Шрифт:
Интервал:
Закладка:
– Нам придется поговорить о вашем прошлом. Мне надо выяснить подробности вашей жизни с Кауфманами, как они к вам относились. И что было до того. – Он глянул на карманные часы и вынул ручку со стальным пером. – Это займет не больше часа. Вы готовы?
Кора снова кивнула. Миссис Линдквист наклонилась через стол налить чаю и улыбнулась ей ободряюще. Линдквисты столько с ней возятся, так помогли, обратились к священнику за помощью. И вот теперь старенькая миссис Линдквист, которая любит в этот час соснуть, сидит с ними в гостиной, потому что неприлично ведь оставлять Кору с адвокатом наедине. Кора отнимает у нее время и у адвоката тоже. Значит, надо хотя бы пойти им навстречу.

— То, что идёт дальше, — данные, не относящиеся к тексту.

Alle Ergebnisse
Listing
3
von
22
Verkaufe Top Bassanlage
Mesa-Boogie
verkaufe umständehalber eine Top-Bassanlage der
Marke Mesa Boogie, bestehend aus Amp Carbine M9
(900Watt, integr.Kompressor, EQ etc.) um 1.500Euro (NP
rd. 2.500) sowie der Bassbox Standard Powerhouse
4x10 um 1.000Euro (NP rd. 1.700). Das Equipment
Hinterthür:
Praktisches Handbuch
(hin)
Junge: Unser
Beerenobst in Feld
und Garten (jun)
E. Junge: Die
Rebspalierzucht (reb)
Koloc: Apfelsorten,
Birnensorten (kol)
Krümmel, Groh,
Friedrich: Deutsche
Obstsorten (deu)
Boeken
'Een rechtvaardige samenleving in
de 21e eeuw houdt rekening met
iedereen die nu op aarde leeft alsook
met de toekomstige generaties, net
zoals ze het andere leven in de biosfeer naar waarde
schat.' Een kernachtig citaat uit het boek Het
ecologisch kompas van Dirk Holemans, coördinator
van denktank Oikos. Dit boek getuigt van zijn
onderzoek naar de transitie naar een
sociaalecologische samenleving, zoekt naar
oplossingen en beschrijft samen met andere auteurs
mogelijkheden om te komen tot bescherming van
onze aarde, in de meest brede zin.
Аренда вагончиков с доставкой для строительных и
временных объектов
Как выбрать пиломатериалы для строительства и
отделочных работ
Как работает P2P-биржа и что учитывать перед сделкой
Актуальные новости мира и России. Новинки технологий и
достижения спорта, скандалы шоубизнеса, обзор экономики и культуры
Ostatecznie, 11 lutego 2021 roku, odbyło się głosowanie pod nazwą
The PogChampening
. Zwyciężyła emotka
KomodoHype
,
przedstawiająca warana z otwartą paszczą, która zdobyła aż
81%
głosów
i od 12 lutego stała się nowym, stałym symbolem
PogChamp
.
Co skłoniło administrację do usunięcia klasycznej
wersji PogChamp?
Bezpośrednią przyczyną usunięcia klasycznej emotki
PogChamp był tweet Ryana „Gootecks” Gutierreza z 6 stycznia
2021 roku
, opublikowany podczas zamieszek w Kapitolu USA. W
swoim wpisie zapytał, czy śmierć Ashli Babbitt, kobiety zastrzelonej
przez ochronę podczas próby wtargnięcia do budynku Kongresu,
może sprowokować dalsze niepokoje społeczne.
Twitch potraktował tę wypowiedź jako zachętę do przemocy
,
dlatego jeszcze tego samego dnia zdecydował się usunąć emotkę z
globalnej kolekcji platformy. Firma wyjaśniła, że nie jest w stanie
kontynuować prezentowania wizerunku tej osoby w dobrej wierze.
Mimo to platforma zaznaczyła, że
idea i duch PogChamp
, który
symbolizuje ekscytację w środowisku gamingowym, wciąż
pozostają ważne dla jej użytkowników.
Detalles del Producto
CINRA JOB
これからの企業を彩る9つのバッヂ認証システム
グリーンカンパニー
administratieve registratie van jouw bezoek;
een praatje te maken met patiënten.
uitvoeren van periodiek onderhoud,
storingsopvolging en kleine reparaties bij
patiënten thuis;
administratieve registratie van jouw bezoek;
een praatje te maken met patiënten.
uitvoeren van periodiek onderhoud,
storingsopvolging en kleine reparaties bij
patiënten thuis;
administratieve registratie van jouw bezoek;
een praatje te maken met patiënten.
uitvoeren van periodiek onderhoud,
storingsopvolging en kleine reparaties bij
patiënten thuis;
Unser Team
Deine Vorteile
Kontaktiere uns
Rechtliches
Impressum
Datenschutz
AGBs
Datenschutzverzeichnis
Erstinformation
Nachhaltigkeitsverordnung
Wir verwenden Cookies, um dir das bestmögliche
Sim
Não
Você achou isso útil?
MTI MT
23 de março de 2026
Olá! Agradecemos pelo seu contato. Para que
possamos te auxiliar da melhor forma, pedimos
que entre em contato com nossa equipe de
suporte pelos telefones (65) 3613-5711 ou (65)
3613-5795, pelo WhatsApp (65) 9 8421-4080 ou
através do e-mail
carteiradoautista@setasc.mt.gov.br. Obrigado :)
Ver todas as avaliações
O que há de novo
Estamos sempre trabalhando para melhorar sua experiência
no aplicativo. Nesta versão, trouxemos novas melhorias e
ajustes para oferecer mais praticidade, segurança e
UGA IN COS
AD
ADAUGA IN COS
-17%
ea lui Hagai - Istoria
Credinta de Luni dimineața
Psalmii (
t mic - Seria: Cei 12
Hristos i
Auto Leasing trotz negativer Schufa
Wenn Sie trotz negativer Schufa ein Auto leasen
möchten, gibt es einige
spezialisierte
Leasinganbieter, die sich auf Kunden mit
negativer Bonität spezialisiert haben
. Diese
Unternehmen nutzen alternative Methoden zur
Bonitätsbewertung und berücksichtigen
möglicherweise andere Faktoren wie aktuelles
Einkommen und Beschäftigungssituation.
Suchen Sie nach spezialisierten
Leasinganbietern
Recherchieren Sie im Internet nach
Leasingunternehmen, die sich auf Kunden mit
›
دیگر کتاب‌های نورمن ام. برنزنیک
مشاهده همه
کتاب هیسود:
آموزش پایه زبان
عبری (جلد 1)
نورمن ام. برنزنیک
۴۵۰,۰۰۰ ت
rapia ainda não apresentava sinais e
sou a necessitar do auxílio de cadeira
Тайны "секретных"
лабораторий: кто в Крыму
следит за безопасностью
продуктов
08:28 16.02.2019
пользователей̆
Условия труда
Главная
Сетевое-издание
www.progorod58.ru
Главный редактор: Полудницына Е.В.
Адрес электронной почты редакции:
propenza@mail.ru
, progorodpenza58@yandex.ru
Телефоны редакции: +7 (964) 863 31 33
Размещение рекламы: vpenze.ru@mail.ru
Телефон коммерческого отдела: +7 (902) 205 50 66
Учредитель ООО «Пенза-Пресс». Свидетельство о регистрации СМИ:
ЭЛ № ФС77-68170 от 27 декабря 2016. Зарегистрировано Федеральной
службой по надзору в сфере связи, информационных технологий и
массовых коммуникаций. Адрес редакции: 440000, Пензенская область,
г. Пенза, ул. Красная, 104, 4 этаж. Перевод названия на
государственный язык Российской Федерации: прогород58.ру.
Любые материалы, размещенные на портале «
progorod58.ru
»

Кора говорила внятно и старалась как можно четче отвечать на вопросы. Нет, она никогда не была служанкой. Помогала по дому, как все дети, но Кауфманам была как родная дочь. Мистер Кауфман делал ей игрушки и кукол, а мама Кауфман шила им платья. Да, именно так. Мама Кауфман. Я так ее называла. Кто начал? Не помню. Кора рассказала ему, как они втроем сидели в церкви; как они уговорили ее ходить в школу, когда она не хотела, и как она им теперь благодарна. Рассказала про свою комнатку с кроватью и туалетным столиком и как Кауфманы впервые сказали ей, что у нее будет своя комната, еще до того, как привезли ее домой со станции.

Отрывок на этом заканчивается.